[TEXTE DE L'EXERCICE]
À la première relance, François fait oeuvre d’une dépense d’énergie remarquable. Pourtant, l’impression est différente : la relance se fait sur 2 gros coups de pédale, là où celle des autres se fait sur 3 coups véloces. La conversion en vitesse semble plus progressive, lissée dans le temps, prenant véritablement effet sur la fin du geste.

Sur les mouvements suivants, le vélo semble lisser le terrain. Les obstacles paraissent offrir un dénivelé moindre. François peut donc fournir des gestes d’amplitude plus réduite. Dans le même temps, la vitesse du vélo, désormais importante, n’est pas perturbée par les ondulations au sol. Elle ne subit pas les variations d’appuis qu’offre le terrain.

Dans la première courbe déversante, l’adhérence n’est pas un problème. Sa constance et sa fiabilité sont sans équivalents. François prépare sereinement sa plongée dans le goulet. Là, le vélo avale les compressions et lisse un passage dans lequel ses prédécesseurs ont pu butter.
[/TEXTE DE L'EXERCICE]
__CONSIGNE 1__: Recopiez à l'identique le passage de la liste qui va de son début jusqu'à la ligne contenant « слуховое восприятие благодаря », cette ligne comprise. N'y reproduisez pas les images.
[DONNÉES]
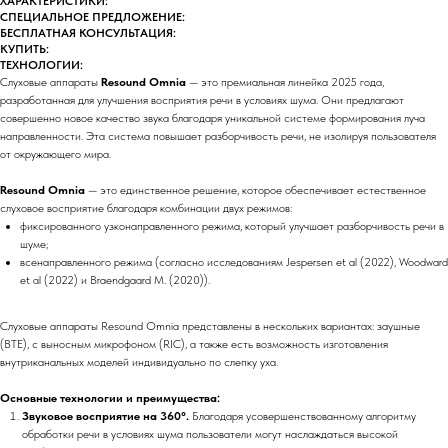
ХАРАКТЕРИСТИКИ:
СПЕЦИАЛЬНОЕ ПРЕДЛОЖЕНИЕ:
БЕСПЛАТНАЯ КОНСУЛЬТАЦИЯ:
КУПИТЬ:
ТЕХНОЛОГИИ:
Слуховые аппараты
Resound Omnia
— это премиальная линейка 2025 года,
разработанная для улучшения восприятия речи в условиях шума. Они предлагают
совершенно новое качество звука благодаря уникальной системе формирования луча
направленности. Эта система повышает разборчивость речи, не изолируя пользователя
от окружающего мира.
Resound Omnia
— это единственное решение, которое обеспечивает естественное
слуховое восприятие благодаря комбинации двух режимов:
фиксированного узконаправленного режима, который улучшает разборчивость речи в
шуме;
всенаправленного режима (согласно исследованиям Jespersen et al (2022), Woodward
et al (2022) и Braendgaard M. (2020)).
Слуховые аппараты Resound Omnia представлены в нескольких вариантах: заушные
(BTE), с выносным микрофоном (RIC), а также есть возможность изготовления
внутриканальных моделей индивидуально по слепку уха.
Основные технологии и преимущества:
Звуковое восприятие на 360°.
Благодаря усовершенствованному алгоритму
обработки речи в условиях шума пользователи могут наслаждаться высокой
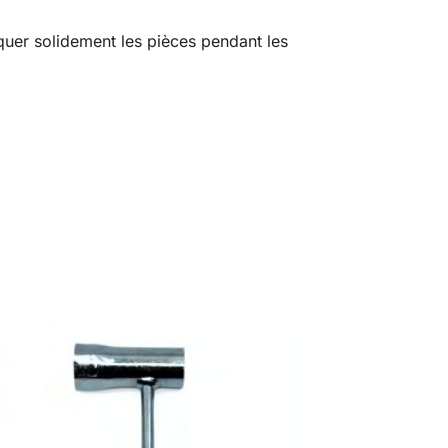
oquer solidement les pièces pendant les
[/DONNÉES]
__CONSIGNE 2__:
Répondez brièvement à partir de l'extrait :
(a) Sur combien de coups de pédale se fait la première relance de François ?
(b) Qu'est-ce qui ne perturbe pas la vitesse du vélo, désormais importante ?
(c) Qu'est-ce qui n'est pas un problème dans la première courbe déversante ?

__CORRIGÉ 1__:
ХАРАКТЕРИСТИКИ:
СПЕЦИАЛЬНОЕ ПРЕДЛОЖЕНИЕ:
БЕСПЛАТНАЯ КОНСУЛЬТАЦИЯ:
КУПИТЬ:
ТЕХНОЛОГИИ:
Слуховые аппараты
Resound Omnia
— это премиальная линейка 2025 года,
разработанная для улучшения восприятия речи в условиях шума. Они предлагают
совершенно новое качество звука благодаря уникальной системе формирования луча
направленности. Эта система повышает разборчивость речи, не изолируя пользователя
от окружающего мира.
Resound Omnia
— это единственное решение, которое обеспечивает естественное
слуховое восприятие благодаря комбинации двух режимов:

__CORRIGÉ 2__:
(a) Sur 2 gros coups de pédale.
(b) Les ondulations au sol.
(c) L'adhérence.